**What you will do:** Retype, without any change, the line that contains "thumb ip: (208, 176)" and every line that follows it to the end of the entries, and nothing else.

Information given: Begin

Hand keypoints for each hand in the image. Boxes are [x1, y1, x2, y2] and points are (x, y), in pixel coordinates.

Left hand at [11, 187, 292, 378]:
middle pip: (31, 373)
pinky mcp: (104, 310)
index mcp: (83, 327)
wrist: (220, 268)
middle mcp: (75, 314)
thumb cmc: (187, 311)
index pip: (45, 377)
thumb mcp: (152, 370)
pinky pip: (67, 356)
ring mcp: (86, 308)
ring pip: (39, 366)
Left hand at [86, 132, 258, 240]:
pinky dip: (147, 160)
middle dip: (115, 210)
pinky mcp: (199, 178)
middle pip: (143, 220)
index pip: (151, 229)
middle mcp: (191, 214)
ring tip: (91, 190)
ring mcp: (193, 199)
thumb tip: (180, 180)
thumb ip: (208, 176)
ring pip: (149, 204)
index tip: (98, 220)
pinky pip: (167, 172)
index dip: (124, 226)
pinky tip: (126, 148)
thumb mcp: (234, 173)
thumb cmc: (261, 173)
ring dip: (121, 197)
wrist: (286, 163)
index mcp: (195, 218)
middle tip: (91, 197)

Information given: End

**Solution for this problem:**
thumb ip: (208, 176)
ring pip: (149, 204)
index tip: (98, 220)
pinky pip: (167, 172)
index dip: (124, 226)
pinky tip: (126, 148)
thumb mcp: (234, 173)
thumb cmc: (261, 173)
ring dip: (121, 197)
wrist: (286, 163)
index mcp: (195, 218)
middle tip: (91, 197)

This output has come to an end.